Sowerby v Charlton (2005)

Sowerby v Charlton (2005)

Court of Appeal
Date: 21/12/05

The Issues: The Claimant had suffered catastrophic injuries following an accident on the defendant’s property. Before the issue of multi-track proceedings, the Defendant had admitted liability in an open letter, but subsequently withdrew the admission following the issuing of proceedings. The Claimant wanted to rely on the pre-action admission of liability and thereby strike out parts of the defence. The previous rules (RSC O.27 r.3 – by that time superseded) governed both pre action and post action admissions. Did r.14.1 (current in 2005) do the same?

Held: There was provision under the CPR regime for pre-action activity in the form of pre-action protocols and pre-action disclosure, but the CPR are principally concerned with the regulation of cases after proceedings have been issued. The CPR had been carefully drafted and there seemed no intention that a pre-action admission of liability would be included in the wording of CPR 14.1(1). A party's case was not formally set down until the claim form or particulars of claim were prepared, and a person did not ordinarily become a party until legal proceedings had been issued. Furthermore the presumption in the Personal Injury Pre-Action Protocol that a pre-action admission was binding, was not intended to apply to multi-track claims. There was express recognition in para 2.9 of the Protocol that letters of claim and responses were not intended to have the same status as a statement of case in proceedings.

Comment: The CPR were amended in the 44 th update (r.14.1A) so that where a pre-action admission is made after 6 April 2007, and after receipt of a letter of claim in accordance with the personal injury pre-action protocol, this admission can only be withdrawn:

  • with the consent of the Claimant before the issuing of proceedings, or
  • where proceedings have been issued with the consent of all parties to the proceedings, or with permission of the Court.

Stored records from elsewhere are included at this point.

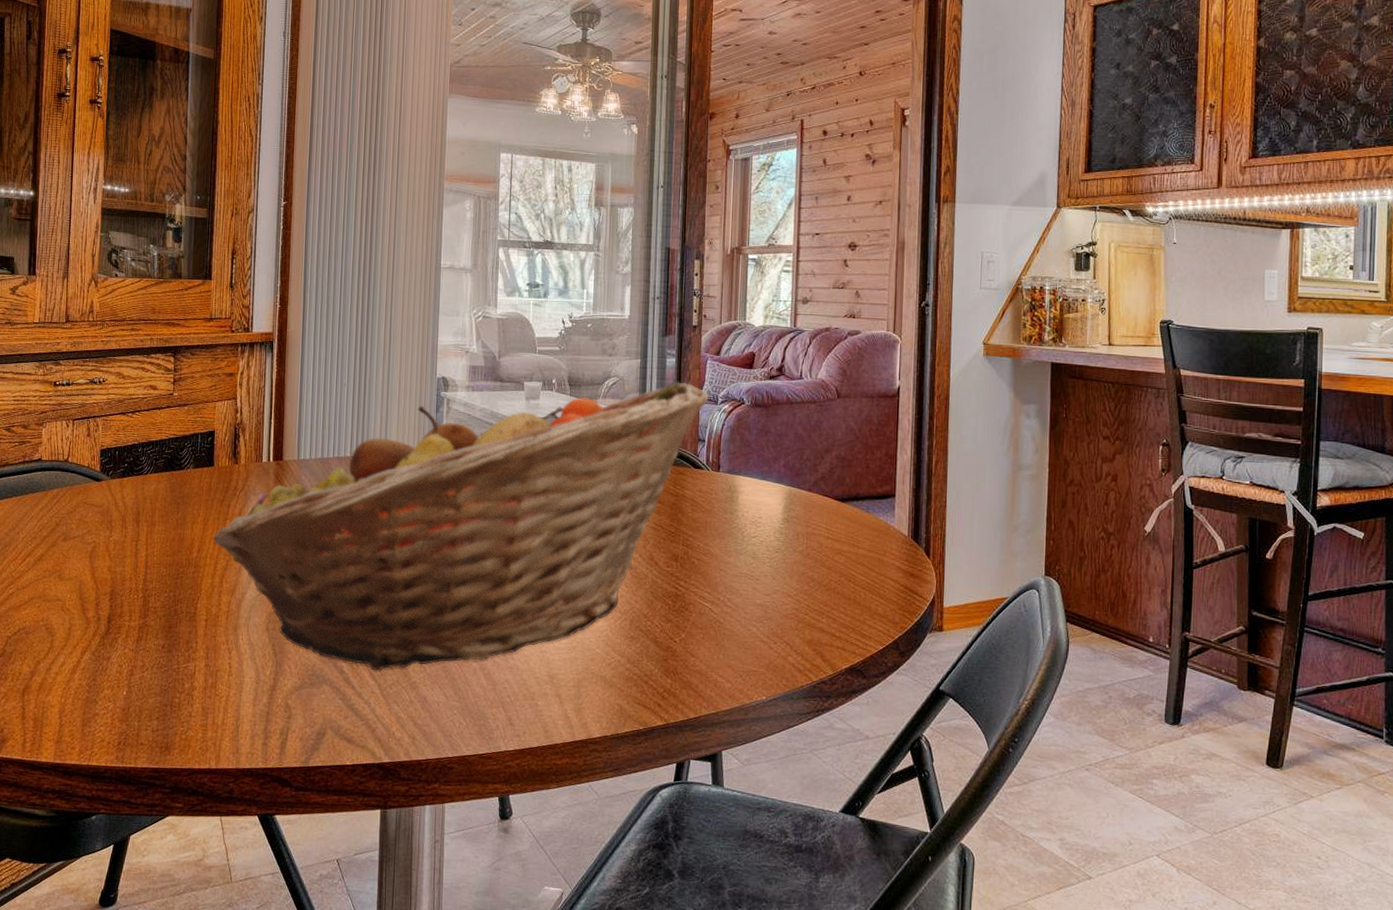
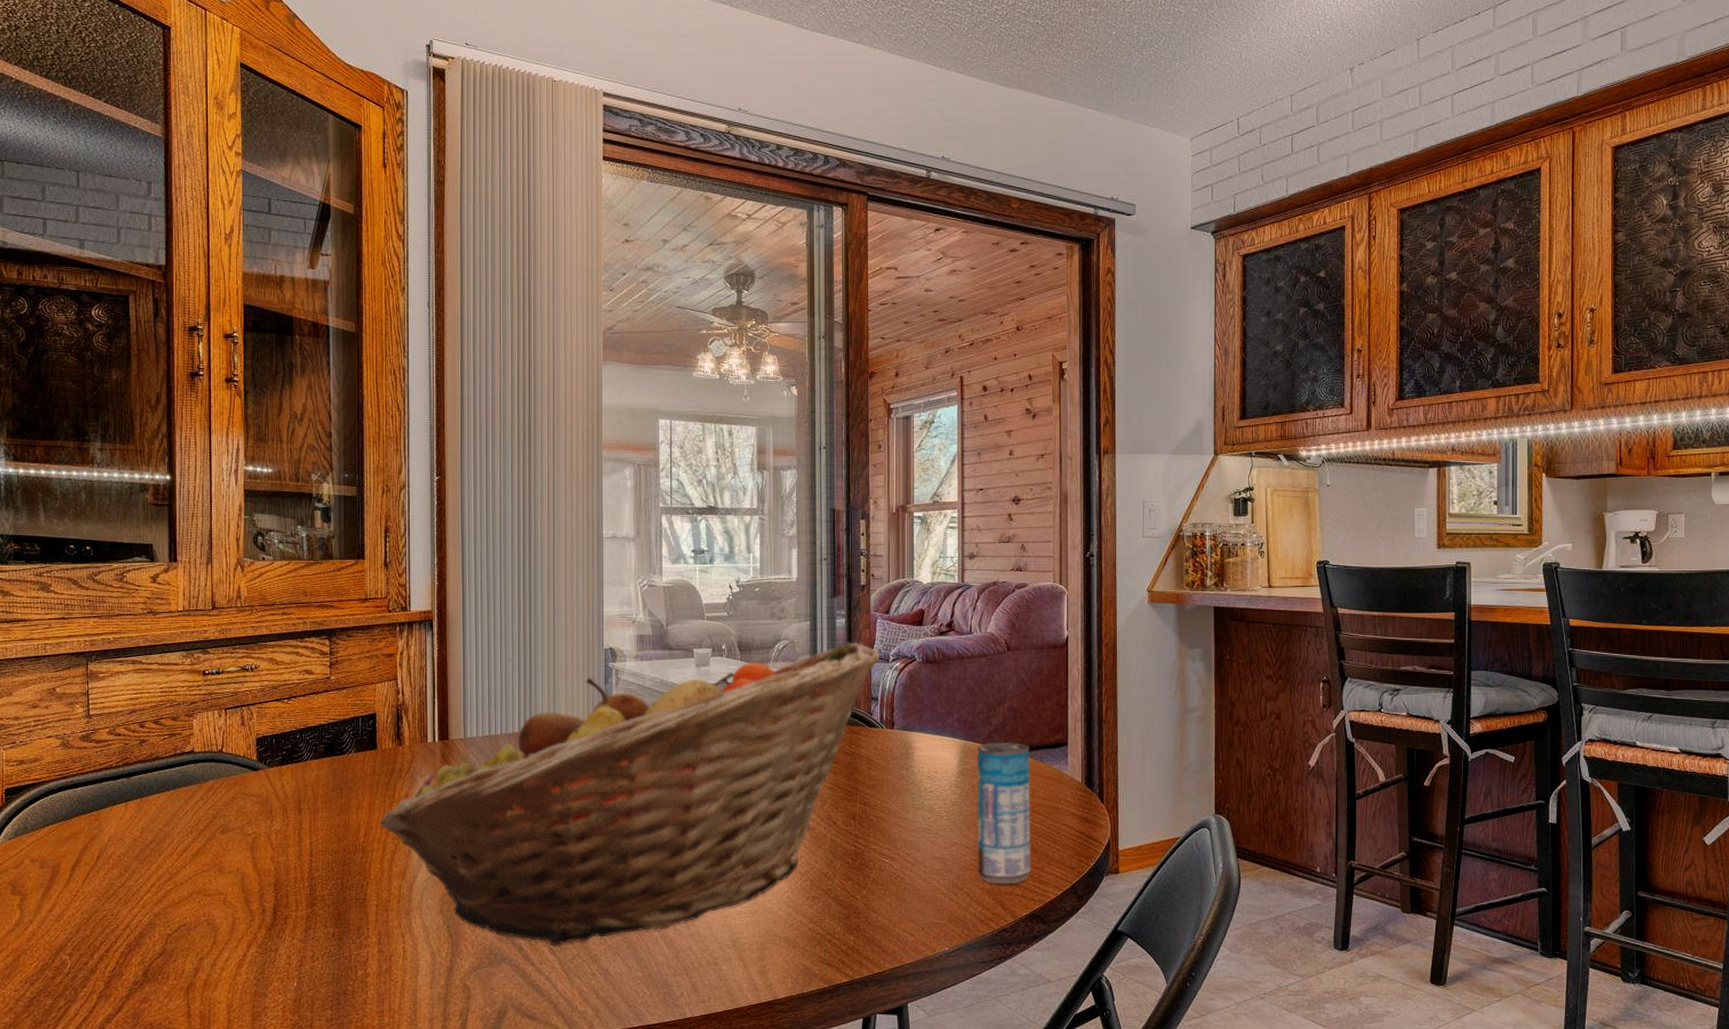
beverage can: none [798,490,857,636] -> present [976,741,1032,885]

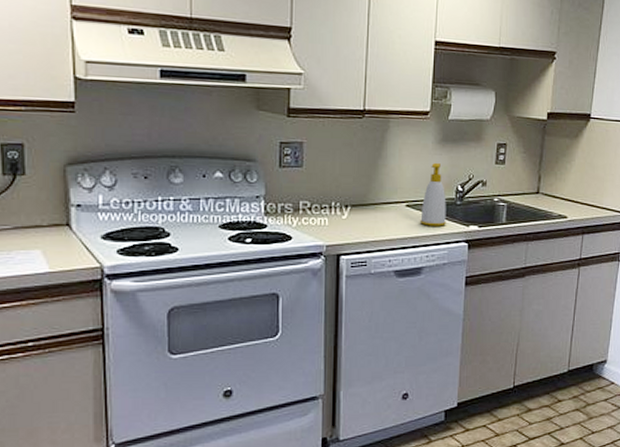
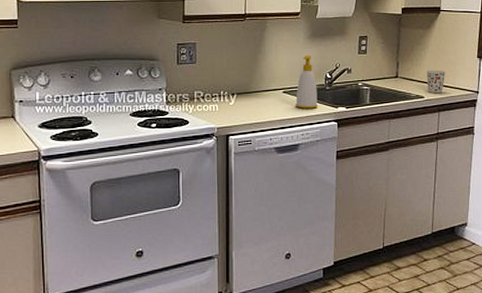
cup: none [571,186,593,214] -> present [426,69,446,94]

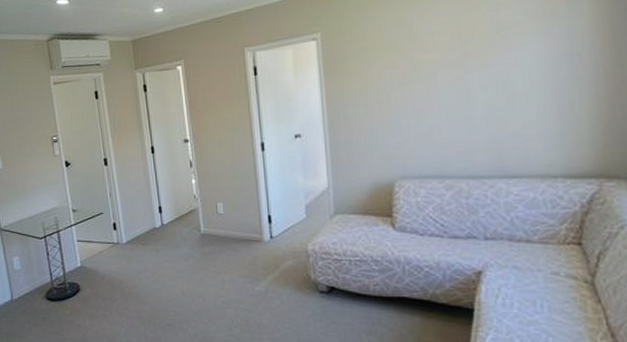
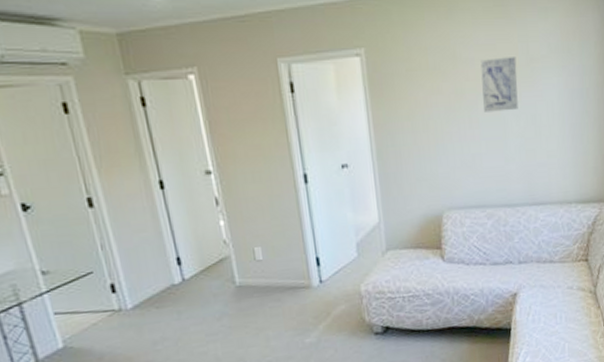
wall art: none [440,26,486,83] -> present [480,57,518,112]

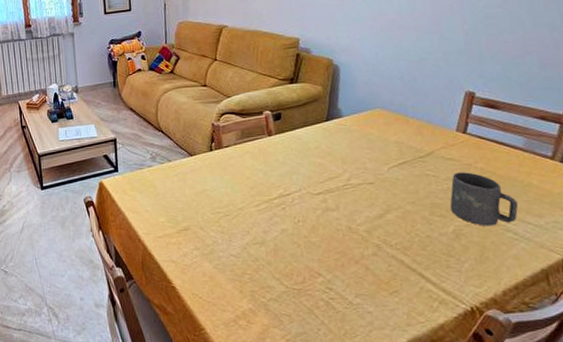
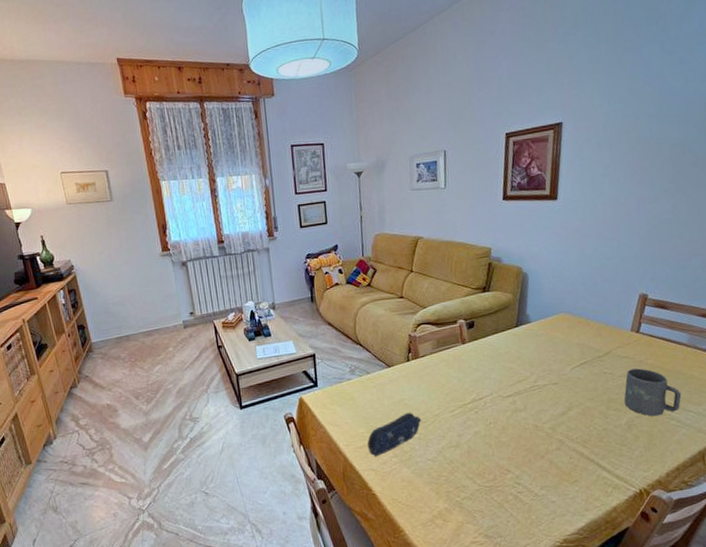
pencil case: none [168,204,225,248] -> present [367,412,422,457]

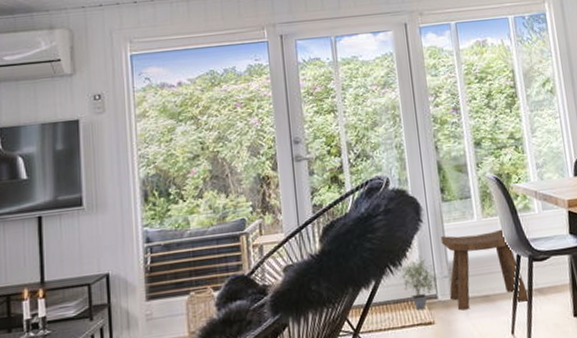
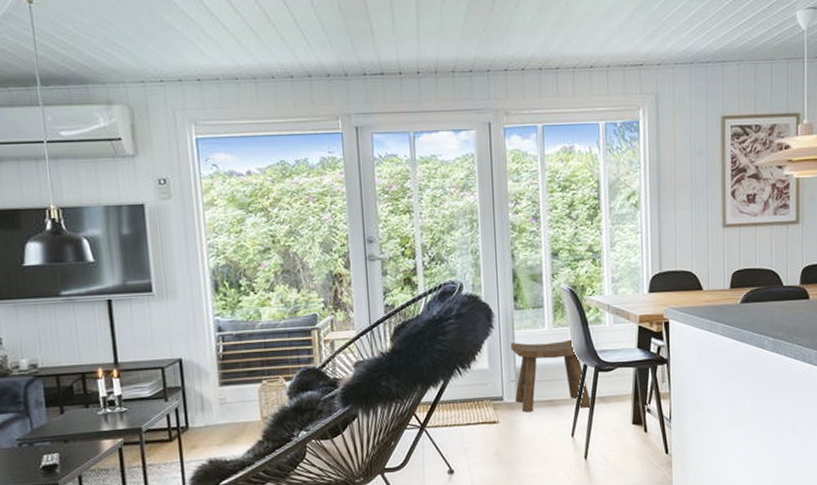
potted plant: present [399,255,440,311] -> none [467,359,507,410]

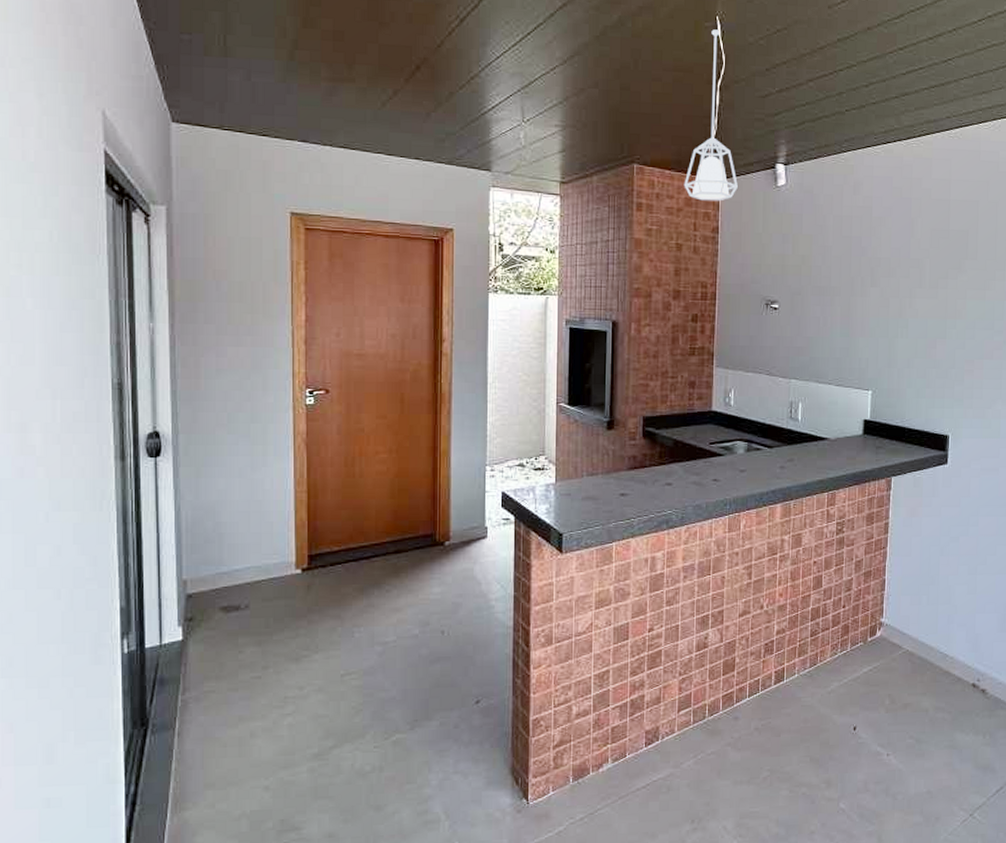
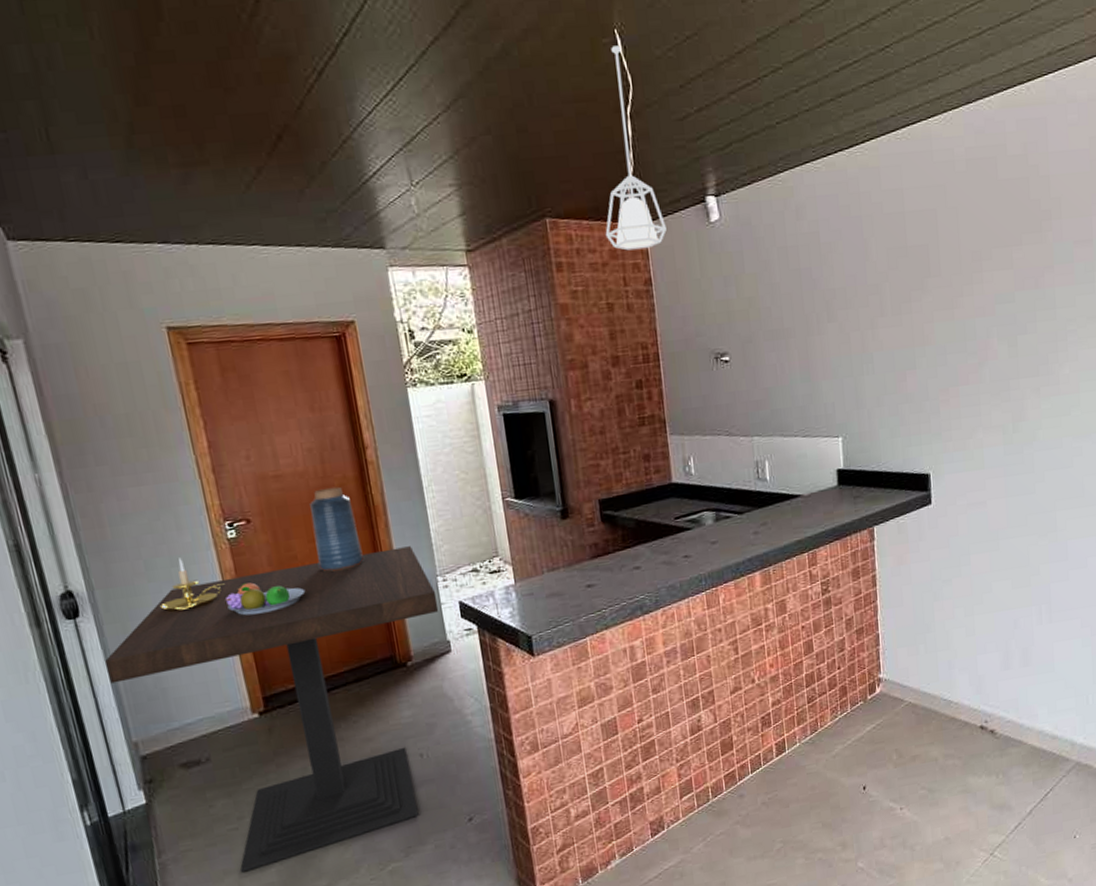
dining table: none [174,434,483,721] -> present [105,546,439,873]
candle holder: none [233,416,295,465] -> present [159,558,225,613]
fruit bowl: none [292,447,366,477] -> present [225,582,306,616]
vase: none [381,371,423,447] -> present [310,486,364,572]

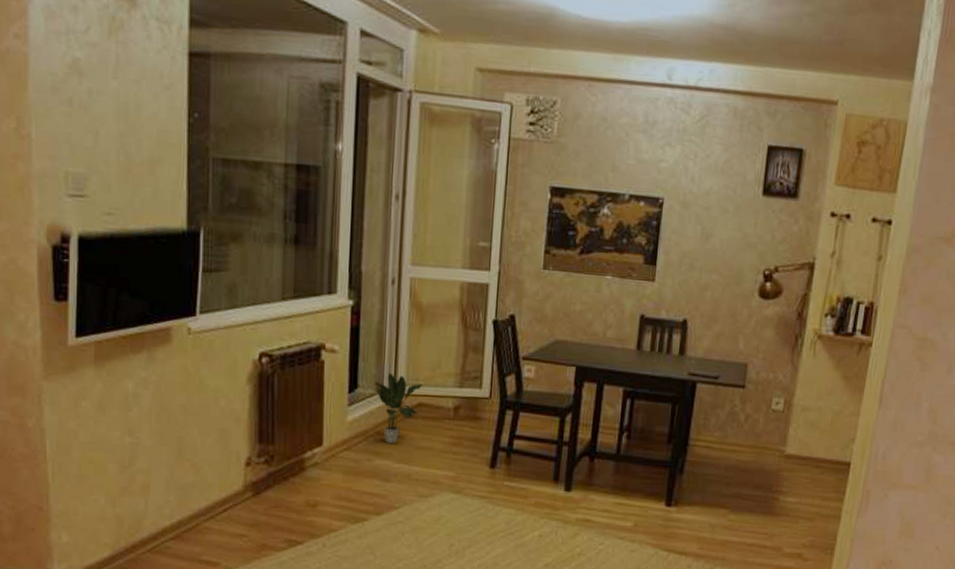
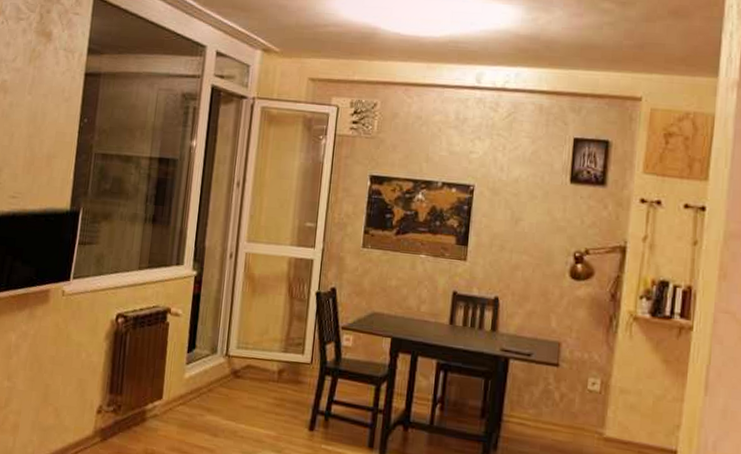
potted plant: present [374,373,423,443] -> none [210,337,252,401]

Paragraph 1.1(2) of the relevant Practice Direction states that although the personal injury pre-action protocol is “primarily designed” for those claims of less than £15,000, the protocol applies generally to all personal injury claims. It therefore seems that r.14.1A applies to both fast and multi-track claims.

The decision in Sowerby is therefore unlikely to affect any pre-action admission made after 6 April 2007, but will continue to be applicable to an admission made before this date.